*** Opening Passage shown ***
In 2023, the West Bank documented approximately 82 510 live births, with hospital‐based deliveries nearly universal (99.9%). Ministry of Health (MoH) facilities accounted for 35 155 of these births. The crude birth rate was 28.1 per 1000 population, while low birth weight (< 2500 g) occurred in 5.2% of newborns [6]. Maternal and child health indicators continue to fall short of global benchmarks. Between 2015 and 2019, the under‐five mortality rate was 14 per 1000 live births, and PTB prevalence was estimated at 13%, exceeding the global average of approximately 10% [7]. Neonatal mortality in the region also surpasses the targets of Sustainable Development Goal (SDG) 3.2, which calls for reducing neonatal deaths to 12 per 1000 live births by 2030 [8]. These gaps underscore the persistent inequities within a fragile, resource‐constrained and politically complex healthcare system.

Despite the public health urgency, epidemiological evidence on PTB incidence and determinants in Palestine remains limited and fragmented. The absence of a population‐based perinatal surveillance system, coupled with inconsistent reporting across governmental, private and NGO sectors, hinders comprehensive monitoring of maternal and neonatal outcomes. Political fragmentation, inconsistent electronic medical record use and logistical barriers further restrict data integration and continuity of care. As a result, hospital‐based data currently offer the most reliable source for examining PTB patterns in the West Bank. Although hospital deliveries are nearly universal, digital clinical documentation using the Avicenna Health Information System (HIS) is primarily implemented in governmental hospitals.
*** Closing Passage shown ***
Exercise 1
List every percentage figure given in the passage on births in the West Bank.
Exercise 2
Please duplicate part of the passage on births in the West Bank, beginning at the words "In 2023, the" and stopping after "complex healthcare system.".
*** Opening Entries supplied ***
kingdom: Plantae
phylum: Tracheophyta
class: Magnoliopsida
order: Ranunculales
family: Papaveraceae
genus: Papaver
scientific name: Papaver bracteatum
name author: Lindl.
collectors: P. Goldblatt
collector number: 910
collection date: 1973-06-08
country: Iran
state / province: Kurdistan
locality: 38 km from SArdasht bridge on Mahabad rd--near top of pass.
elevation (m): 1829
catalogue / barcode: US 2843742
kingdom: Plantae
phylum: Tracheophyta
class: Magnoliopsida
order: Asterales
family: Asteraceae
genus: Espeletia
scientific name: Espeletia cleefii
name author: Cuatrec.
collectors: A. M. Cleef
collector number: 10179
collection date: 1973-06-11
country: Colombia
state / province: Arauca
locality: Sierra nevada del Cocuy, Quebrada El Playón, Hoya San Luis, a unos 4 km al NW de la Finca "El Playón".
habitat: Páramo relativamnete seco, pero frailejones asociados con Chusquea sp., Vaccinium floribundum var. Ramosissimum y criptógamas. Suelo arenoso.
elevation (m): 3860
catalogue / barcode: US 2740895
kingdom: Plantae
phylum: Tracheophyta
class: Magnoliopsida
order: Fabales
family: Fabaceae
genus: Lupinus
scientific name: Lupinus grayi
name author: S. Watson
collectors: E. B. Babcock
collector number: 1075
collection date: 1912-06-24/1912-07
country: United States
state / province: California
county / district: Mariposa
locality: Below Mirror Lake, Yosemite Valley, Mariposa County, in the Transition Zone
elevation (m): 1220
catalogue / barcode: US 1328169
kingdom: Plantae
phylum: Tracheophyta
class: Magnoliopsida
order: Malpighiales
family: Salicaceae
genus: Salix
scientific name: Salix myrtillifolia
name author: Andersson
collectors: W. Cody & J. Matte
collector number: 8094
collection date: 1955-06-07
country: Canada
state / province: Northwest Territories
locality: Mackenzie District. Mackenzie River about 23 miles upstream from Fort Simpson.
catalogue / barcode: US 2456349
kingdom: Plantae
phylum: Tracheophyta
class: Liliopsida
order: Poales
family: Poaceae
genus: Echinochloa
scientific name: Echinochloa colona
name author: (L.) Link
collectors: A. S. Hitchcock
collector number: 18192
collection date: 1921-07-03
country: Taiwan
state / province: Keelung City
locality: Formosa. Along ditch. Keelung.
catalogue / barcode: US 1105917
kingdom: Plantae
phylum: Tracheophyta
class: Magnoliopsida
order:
*** Closing Entries supplied ***
Worked solution 1
- 99.9%
- 5.2%
- 13%
- approximately 10%

Worked solution 2
In 2023, the West Bank documented approximately 82 510 live births, with hospital‐based deliveries nearly universal (99.9%). Ministry of Health (MoH) facilities accounted for 35 155 of these births. The crude birth rate was 28.1 per 1000 population, while low birth weight (< 2500 g) occurred in 5.2% of newborns [6]. Maternal and child health indicators continue to fall short of global benchmarks. Between 2015 and 2019, the under‐five mortality rate was 14 per 1000 live births, and PTB prevalence was estimated at 13%, exceeding the global average of approximately 10% [7]. Neonatal mortality in the region also surpasses the targets of Sustainable Development Goal (SDG) 3.2, which calls for reducing neonatal deaths to 12 per 1000 live births by 2030 [8]. These gaps underscore the persistent inequities within a fragile, resource‐constrained and politically complex healthcare system.